If the American University of Malta (AUM) does not reach the stipulated target of 4,000 students up to four years after all construction and embellishment phases have to be completed in 2025 then all its facilities and land will return to the government, Prime Minister Joseph Muscat said.
Asked by this newsroom what would happen to the facilities in the case that the AUM does not meet its contractual obligations, the Prime Minister said that it was “clearly spelt out in the contract” that everything would return to the government.
Muscat said that these targets are “quite clear” in the contract and that AUM are obliged to follow what is stipulated in that contract.
“This is not a flimsy contract such as the one drafted originally for Smart City, where 10,000 or 12,000 jobs were promised”, he added before saying that it was thanks to the Labour government that some life had been injected into Smart City.
He said that in the case of AUM, the contract is “crystal clear and very tight”.
This being said, Muscat expressed his confidence in AUM to deliver on the promises and targets stipulated in the contract, pointing out that they would be investing at least €100 million in total to get the project fully ready.
In his speech at the University’s inauguration on Friday, Muscat said that the AUM was proof that Malta was living success due to “hard work and bold decisions”. The Prime Minister noted that this was a record private investment in the education sector, and that it was preparing Malta for the decade to come and beyond.
He said that the University had gone through a long process of scrutiny and that the National Commission for Further and Higher Education (NCFHE) had made found that it was clear that all the credentials for the university as an academic institution were there. He added that the NCFHE was still carrying out random spot checks to make sure that was in order.
He said that the AUM had respected all its commitments when it comes to students, and that the only thing that the contract stipulates was that all phases of the project were to be completed by 2025 and that four years later the university would have to have a population of at least 4,000 students.
On the matter of students, Muscat said that the applications for the forthcoming semester are in their hundreds and that this was especially impressive because the University had not been recognised in its main markets – the Gulf and the Middle East.

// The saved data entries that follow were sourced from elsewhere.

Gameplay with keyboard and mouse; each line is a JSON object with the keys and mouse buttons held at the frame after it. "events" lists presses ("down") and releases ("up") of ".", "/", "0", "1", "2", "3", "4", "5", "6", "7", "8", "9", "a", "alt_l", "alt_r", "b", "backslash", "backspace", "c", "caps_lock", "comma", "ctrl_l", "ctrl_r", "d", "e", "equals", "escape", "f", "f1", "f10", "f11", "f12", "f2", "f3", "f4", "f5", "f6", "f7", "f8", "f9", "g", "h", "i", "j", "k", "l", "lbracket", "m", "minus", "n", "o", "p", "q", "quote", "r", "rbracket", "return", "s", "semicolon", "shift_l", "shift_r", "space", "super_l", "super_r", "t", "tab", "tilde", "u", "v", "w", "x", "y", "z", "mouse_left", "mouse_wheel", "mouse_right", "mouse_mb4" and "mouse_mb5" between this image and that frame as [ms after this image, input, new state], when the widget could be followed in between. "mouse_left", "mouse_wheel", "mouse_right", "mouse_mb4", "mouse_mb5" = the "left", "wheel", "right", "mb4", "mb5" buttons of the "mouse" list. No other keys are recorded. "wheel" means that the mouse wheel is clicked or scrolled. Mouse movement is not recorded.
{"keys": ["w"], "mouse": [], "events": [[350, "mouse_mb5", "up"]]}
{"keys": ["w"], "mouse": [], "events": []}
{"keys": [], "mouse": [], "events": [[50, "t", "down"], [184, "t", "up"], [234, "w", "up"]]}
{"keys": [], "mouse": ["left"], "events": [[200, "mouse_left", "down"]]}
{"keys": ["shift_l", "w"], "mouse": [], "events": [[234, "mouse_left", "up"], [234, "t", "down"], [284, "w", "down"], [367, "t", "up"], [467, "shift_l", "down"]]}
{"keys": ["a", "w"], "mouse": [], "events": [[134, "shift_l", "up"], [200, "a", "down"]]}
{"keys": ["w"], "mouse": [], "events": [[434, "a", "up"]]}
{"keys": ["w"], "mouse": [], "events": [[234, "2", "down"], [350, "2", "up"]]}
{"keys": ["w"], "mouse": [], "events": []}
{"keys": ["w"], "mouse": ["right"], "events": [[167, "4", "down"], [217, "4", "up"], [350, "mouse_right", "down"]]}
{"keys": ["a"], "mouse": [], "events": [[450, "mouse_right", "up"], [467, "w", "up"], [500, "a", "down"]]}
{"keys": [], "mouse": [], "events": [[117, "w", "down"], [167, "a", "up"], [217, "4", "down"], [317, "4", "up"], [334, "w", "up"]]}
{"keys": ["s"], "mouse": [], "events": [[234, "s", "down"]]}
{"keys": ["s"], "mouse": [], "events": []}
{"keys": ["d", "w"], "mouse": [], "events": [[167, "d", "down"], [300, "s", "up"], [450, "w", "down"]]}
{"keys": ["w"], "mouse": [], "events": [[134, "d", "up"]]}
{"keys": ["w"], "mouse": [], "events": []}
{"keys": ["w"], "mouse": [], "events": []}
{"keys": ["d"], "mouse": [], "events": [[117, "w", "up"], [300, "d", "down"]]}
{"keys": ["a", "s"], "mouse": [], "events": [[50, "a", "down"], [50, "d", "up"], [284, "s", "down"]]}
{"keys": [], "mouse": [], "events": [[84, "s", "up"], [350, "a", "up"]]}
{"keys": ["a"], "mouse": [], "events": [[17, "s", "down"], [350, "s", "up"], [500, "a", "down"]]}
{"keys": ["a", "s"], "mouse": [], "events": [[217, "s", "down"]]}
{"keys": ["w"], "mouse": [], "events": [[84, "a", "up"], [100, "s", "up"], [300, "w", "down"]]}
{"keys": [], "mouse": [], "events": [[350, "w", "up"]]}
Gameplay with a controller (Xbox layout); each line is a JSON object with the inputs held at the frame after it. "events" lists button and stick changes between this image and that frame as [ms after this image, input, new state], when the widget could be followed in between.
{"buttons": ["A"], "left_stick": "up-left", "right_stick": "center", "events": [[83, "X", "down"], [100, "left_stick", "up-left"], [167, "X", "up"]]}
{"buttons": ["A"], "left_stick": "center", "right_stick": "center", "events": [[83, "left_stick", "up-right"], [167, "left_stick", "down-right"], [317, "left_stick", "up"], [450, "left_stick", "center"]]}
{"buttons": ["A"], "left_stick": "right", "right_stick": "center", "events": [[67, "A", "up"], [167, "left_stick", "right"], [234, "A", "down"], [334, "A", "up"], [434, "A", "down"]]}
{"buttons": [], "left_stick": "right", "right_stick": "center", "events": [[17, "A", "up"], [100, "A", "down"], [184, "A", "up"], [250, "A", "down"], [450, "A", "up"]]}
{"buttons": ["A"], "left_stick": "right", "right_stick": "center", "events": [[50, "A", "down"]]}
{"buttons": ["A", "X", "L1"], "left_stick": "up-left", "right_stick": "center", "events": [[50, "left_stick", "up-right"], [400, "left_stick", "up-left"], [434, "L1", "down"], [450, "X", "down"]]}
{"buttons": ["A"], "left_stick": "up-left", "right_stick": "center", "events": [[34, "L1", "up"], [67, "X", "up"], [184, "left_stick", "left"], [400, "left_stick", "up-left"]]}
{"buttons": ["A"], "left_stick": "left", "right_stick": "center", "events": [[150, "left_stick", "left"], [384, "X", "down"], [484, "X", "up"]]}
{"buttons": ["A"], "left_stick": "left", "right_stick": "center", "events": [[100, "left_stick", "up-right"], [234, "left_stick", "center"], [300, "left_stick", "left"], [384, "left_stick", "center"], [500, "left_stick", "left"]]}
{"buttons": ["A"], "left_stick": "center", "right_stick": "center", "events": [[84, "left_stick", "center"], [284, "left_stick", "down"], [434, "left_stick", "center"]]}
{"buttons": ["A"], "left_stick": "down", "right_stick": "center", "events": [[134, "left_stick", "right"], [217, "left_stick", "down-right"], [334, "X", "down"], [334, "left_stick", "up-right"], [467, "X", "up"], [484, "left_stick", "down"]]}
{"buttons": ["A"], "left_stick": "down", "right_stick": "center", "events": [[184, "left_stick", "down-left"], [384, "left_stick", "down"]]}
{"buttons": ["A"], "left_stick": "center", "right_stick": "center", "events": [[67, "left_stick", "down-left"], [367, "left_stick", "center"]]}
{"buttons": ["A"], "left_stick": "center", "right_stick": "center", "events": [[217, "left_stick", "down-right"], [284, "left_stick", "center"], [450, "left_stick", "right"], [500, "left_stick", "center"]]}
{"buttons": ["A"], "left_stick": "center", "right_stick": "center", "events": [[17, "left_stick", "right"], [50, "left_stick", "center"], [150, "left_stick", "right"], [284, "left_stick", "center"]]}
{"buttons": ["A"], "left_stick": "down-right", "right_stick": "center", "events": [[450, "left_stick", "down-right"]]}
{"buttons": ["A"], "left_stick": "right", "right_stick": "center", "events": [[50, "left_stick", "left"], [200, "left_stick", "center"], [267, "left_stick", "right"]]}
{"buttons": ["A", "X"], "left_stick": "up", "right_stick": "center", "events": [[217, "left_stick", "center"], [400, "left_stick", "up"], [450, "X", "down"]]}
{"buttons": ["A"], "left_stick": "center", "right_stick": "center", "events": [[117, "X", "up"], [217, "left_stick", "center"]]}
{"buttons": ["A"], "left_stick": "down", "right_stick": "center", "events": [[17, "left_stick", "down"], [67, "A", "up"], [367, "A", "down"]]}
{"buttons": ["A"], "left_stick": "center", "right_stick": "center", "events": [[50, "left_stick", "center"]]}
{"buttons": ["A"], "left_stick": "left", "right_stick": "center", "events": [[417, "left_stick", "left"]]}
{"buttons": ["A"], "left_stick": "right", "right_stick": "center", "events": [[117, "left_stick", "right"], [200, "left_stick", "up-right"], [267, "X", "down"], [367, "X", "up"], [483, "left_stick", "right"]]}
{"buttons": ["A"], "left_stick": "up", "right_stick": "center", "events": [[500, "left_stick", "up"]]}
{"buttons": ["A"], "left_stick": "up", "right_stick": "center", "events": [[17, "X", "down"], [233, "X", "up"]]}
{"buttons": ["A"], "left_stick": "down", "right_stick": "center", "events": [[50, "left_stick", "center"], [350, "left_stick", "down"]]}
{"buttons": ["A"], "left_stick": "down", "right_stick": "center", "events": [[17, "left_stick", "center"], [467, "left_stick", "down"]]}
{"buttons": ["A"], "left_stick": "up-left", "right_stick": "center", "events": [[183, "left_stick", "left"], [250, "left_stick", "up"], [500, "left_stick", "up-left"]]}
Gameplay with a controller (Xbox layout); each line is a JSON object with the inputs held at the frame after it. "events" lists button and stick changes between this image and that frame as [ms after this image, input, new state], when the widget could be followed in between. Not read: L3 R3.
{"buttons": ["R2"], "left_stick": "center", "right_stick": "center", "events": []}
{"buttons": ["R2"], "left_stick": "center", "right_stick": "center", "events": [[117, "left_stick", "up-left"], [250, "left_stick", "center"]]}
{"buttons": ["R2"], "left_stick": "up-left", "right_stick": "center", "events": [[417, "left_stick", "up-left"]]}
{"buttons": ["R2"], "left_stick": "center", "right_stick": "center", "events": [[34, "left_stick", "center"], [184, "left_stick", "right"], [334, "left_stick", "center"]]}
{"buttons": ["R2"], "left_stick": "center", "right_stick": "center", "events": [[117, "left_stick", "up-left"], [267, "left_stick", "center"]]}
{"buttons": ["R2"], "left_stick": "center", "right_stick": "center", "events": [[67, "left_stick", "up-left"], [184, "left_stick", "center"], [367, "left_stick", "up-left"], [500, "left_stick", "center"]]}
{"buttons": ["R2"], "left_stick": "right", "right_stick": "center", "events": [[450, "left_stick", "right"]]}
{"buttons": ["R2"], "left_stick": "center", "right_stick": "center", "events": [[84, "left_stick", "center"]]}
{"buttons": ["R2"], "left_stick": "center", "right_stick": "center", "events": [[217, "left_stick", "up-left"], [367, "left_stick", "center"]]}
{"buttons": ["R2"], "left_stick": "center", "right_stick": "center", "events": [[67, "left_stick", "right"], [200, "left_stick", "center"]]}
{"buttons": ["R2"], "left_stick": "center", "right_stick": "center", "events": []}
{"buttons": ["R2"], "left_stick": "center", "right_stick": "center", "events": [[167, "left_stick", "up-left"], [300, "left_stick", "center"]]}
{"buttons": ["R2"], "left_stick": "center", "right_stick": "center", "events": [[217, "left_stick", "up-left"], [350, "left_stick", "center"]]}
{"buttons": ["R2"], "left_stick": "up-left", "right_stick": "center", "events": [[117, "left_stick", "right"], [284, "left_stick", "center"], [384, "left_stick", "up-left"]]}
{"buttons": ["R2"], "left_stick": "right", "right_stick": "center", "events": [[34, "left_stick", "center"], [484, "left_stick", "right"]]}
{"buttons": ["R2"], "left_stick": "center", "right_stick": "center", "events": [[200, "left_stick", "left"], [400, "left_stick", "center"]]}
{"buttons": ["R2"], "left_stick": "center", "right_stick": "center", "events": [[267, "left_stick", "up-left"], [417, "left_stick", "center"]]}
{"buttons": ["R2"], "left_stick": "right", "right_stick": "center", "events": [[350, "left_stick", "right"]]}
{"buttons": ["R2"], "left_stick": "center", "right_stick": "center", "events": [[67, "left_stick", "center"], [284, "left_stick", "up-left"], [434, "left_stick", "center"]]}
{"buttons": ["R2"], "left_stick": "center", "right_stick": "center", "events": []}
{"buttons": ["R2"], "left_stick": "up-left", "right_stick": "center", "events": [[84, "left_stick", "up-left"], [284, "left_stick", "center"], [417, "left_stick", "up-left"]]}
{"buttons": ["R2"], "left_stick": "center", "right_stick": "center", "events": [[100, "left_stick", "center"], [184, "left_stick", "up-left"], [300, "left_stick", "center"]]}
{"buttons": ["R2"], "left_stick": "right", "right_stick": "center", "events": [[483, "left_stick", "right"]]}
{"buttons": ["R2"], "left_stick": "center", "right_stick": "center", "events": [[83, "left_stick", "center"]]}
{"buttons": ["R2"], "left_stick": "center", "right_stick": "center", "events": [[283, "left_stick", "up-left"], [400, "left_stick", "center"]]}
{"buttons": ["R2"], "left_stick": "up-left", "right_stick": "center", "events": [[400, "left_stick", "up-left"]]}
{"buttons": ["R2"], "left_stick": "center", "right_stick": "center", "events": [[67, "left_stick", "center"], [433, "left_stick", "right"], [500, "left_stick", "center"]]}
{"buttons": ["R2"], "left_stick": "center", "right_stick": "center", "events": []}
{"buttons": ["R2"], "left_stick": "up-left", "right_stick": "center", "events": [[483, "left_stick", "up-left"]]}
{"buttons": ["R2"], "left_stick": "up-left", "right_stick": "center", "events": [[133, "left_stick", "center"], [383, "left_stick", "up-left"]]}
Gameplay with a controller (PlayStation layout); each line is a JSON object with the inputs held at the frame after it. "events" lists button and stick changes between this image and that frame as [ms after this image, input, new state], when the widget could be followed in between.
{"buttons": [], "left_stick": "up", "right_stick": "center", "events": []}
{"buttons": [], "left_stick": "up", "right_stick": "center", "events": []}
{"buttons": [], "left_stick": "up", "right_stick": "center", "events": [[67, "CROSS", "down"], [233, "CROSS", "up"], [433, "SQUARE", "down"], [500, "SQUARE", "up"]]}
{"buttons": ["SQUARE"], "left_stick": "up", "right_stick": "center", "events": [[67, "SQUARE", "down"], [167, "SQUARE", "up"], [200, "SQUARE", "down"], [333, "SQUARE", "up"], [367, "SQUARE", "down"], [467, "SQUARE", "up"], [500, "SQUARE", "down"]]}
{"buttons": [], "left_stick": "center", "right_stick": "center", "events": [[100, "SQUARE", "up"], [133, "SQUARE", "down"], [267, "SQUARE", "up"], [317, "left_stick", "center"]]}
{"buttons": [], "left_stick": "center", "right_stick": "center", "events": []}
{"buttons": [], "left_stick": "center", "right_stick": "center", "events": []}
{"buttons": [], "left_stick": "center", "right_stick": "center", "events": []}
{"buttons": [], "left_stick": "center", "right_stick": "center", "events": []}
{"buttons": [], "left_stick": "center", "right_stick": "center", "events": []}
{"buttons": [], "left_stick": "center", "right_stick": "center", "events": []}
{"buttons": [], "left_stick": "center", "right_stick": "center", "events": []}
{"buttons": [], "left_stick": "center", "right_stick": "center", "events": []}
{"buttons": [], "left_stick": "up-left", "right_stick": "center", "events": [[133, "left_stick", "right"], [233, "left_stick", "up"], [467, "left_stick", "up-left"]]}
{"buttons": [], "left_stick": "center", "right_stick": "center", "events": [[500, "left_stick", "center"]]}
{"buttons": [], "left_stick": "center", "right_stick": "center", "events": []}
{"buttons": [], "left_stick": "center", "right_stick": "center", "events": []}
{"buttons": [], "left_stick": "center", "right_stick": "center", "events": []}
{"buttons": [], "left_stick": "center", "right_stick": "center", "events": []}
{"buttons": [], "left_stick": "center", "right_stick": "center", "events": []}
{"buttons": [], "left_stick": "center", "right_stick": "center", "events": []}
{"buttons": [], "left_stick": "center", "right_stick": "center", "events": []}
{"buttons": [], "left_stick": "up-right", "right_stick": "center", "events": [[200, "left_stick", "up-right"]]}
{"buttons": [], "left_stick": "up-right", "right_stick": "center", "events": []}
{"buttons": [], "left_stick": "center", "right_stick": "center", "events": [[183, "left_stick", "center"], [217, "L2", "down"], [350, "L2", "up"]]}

To be recognised in these areas, he explained, students must first graduate from courses at the University.
He also specified that the land granted to Sadeen Group for AUM can only be used as an educational campus and for no other scope whatsoever. “It is clear that this is real, not speculative, investment”, Muscat said.
The AUM’s inauguration ceremony was also addressed by Lewis N. Walker, the University’s president, Anwar Al-Said, the President of AUM’s Student Government Association, and Prince Jean de Nassau, the Chairman of the Board of Trustees.
It was revealed during the inauguration that the University currently caters for almost 100 students hailing from 25 different countries.